Bates team featured in New England Emmy-nominated MPBN documentary

Bates environmental economist Lynne Lewis. Photograph by Phyllis Graber Jensen/Bates College.

“Desperate Alewives,” a Maine Public Broadcasting Network documentary featuring Bates environmental economist Lynne Lewis among others, has been nominated for a New England Emmy in the category of Outstanding Environmental Program. The program is part of the MPBN series Sustainable Maine.

The 35th Annual Boston/New England Emmy Awards, sponsored by the National Academy of Television Arts & Sciences Boston/New England chapter, will be presented June 2 in Boston.

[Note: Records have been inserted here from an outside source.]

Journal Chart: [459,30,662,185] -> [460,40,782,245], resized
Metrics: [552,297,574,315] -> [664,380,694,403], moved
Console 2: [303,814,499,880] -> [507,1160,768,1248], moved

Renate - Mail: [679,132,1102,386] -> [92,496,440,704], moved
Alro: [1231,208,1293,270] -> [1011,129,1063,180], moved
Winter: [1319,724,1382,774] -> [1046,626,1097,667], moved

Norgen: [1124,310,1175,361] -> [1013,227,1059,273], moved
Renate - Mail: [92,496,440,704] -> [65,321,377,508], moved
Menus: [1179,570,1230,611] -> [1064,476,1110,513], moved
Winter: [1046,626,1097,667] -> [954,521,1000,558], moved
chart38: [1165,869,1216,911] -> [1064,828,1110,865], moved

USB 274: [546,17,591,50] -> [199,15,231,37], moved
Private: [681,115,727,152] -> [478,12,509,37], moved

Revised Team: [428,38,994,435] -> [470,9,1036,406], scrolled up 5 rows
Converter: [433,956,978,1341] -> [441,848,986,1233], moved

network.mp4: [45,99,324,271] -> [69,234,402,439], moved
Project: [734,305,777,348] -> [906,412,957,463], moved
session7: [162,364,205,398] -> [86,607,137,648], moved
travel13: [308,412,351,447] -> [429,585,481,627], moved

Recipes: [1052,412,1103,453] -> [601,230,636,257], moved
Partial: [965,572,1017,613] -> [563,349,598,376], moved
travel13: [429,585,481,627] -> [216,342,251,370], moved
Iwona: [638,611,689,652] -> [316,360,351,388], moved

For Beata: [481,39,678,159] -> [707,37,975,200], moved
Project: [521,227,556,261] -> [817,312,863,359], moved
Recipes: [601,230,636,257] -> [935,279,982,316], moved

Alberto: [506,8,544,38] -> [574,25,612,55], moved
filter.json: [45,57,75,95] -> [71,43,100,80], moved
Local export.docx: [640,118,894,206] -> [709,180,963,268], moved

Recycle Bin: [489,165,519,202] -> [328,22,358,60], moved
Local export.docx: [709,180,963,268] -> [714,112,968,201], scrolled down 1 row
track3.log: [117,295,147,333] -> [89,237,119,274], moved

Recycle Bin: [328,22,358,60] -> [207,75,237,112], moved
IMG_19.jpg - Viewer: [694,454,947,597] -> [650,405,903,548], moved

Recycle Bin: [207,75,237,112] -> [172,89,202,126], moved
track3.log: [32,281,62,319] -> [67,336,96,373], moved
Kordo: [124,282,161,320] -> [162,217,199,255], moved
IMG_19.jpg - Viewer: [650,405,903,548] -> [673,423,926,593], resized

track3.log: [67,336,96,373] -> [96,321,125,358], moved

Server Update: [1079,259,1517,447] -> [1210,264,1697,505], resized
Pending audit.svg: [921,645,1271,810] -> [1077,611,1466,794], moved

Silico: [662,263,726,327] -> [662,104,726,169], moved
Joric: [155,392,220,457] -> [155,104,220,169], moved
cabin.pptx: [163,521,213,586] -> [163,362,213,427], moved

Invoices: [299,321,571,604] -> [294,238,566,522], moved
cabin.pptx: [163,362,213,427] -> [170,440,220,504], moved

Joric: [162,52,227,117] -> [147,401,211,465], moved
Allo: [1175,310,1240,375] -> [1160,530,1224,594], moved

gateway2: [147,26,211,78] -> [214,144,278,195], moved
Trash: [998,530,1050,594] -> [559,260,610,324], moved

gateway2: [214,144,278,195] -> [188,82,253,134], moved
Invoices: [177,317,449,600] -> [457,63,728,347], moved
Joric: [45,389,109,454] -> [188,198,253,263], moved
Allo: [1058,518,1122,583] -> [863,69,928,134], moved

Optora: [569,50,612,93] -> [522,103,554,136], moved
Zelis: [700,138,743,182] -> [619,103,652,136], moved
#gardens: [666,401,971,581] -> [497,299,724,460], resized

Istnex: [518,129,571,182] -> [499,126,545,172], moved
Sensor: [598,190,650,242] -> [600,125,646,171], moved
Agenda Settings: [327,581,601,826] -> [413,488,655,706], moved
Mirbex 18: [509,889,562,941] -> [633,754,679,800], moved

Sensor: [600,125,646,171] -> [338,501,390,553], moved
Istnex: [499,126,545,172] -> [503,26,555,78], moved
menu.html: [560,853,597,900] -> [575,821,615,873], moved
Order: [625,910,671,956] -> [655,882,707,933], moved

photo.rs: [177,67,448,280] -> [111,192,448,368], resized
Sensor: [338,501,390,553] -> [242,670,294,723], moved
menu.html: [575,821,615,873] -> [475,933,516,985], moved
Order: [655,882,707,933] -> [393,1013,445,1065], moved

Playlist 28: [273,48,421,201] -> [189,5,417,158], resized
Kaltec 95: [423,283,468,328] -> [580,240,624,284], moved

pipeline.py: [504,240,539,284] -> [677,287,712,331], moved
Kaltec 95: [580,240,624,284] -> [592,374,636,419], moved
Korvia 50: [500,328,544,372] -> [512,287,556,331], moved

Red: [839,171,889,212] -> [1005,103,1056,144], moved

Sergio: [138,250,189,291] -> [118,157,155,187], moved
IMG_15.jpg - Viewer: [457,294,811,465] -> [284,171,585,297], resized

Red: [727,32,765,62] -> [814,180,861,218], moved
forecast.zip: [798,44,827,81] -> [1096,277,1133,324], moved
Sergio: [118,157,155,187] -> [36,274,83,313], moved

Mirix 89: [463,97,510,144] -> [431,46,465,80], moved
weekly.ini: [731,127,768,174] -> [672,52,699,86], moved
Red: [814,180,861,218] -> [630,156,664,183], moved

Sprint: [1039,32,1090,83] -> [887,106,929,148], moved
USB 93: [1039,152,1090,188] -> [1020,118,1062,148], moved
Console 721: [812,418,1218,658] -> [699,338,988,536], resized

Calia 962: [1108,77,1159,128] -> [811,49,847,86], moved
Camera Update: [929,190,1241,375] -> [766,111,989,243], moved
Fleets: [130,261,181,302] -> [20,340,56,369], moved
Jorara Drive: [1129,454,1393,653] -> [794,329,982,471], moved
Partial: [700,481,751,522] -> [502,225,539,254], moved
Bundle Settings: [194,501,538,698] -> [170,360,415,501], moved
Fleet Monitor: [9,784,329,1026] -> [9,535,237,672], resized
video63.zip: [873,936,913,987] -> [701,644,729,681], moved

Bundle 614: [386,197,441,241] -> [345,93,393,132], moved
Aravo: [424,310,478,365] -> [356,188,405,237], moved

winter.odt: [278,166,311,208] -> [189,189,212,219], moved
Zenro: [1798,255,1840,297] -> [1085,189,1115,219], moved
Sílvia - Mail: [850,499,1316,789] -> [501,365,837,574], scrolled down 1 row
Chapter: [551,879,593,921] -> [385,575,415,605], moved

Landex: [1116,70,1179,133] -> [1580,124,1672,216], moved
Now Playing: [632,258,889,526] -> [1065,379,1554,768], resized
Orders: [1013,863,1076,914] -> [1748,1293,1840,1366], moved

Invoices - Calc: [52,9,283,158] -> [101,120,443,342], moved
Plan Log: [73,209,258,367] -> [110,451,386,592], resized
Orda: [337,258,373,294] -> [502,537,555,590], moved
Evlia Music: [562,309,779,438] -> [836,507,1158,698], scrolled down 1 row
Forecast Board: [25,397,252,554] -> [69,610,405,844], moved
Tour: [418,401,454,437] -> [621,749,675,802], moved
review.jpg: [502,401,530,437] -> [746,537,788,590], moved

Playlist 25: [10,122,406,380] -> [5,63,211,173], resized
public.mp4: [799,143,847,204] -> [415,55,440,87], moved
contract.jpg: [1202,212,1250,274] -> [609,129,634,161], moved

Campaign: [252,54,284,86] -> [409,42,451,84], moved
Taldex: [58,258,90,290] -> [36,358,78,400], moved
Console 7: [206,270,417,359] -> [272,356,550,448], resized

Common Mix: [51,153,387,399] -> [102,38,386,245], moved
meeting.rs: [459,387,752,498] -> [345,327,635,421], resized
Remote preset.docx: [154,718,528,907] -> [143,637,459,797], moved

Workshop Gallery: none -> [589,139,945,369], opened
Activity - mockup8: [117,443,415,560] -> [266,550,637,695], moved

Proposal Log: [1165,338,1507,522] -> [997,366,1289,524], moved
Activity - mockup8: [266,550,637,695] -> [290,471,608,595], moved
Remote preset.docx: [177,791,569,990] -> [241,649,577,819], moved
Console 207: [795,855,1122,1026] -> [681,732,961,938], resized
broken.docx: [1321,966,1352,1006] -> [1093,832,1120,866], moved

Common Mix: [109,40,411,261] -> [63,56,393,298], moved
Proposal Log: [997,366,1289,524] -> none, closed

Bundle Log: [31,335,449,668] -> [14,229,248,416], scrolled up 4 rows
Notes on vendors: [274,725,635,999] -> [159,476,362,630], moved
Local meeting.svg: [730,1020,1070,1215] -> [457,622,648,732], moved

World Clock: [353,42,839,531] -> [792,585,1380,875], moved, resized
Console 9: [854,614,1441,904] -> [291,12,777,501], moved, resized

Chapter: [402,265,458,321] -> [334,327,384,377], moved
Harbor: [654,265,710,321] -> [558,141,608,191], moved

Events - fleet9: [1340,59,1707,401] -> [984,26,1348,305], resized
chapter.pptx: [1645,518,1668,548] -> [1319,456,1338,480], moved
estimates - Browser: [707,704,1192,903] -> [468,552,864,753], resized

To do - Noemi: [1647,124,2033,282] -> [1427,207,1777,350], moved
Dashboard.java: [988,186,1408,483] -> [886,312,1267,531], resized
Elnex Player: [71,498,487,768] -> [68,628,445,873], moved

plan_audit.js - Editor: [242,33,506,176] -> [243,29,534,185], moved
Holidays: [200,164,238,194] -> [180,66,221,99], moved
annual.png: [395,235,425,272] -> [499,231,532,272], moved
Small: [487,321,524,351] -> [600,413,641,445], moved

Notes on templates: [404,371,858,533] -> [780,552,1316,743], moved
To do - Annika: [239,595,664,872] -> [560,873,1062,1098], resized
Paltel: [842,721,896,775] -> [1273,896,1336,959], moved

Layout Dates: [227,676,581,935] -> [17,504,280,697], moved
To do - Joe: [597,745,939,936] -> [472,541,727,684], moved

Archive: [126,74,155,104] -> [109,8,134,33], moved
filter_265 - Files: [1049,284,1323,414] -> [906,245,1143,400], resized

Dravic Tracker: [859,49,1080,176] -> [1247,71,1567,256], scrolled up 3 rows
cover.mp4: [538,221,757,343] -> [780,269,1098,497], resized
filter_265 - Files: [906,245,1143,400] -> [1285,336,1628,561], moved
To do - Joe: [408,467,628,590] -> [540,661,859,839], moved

A river herring called the alewife — aka sawbelly, mooneye, gaspereau and big-eyed or spring herring — is an essential component in the fresh- and saltwater food chain along much of the Eastern Seaboard. In Maine, alewife populations have plummeted, prompting research by a group whose members include scholars from Bates, Bowdoin College and the University of Southern Maine, many of whom are featured in the MPBN segment.


Watch Desperate Alewives.


Lewis, Elmer W. Campbell ’27 Professor of Economics at Bates, joins the discussion of how restoring just this one fish species could play a huge role in rejuvenating a river’s food web. In the process, she and her interdisciplinary team of researchers and fisheries experts answer the always-important question: Why does river rehabilitation matter?

“I think if we don’t care, it’ll be too late,” Lewis says. “Policymakers always want to know the costs and benefits — and the costs of these decisions always tend to be very localized, the politics very intense, about taking out a dam or putting in a fish ladder.

“But the benefits accrue to so many different people: to the anglers, to the property owners, to the codfishery, to the lobster fishery.”

Associate Professor of Geology Beverly Johnson.

Associate Professor of Geology Beverly Johnson.

Lewis and her Bates colleague Beverly Johnson, a geology professor depicted in the documentary, are collaborating with faculty from Bowdoin and USM on the project “Maine Rivers, Estuaries and Coastal Fisheries,” funded by the National Science Foundation’s Office of Experimental Programs to Stimulate Competitive Research (ESPCoR) through a grant to the University of Maine’s Sustainability Solutions Initiative.

That initiative is designed to connect research with concrete action that promotes the economy, vibrant communities and healthy ecosystems in and beyond Maine.

Funded by the National Science Foundation, the collaboration will weigh the costs and benefits of river rehabilitation in Maine and the effects of rehabilitation efforts on fisheries and economies.

Chair of Bates’ economics department, Lewis’ own research explores the potential benefits and costs of river rehabilitation and, specifically, dam removal.

Johnson’s research seeks to reconstruct the Gulf of Maine’s ancient nearshore ecosystem in order to help scientists predict current responses to natural and human influences. Funded by a $393,000 NSF grant, that interdisciplinary project also includes biologist Will Ambrose and archeologist Bruce Bourque of Bates and Robert Steneck of UMaine’s School of Marine Sciences.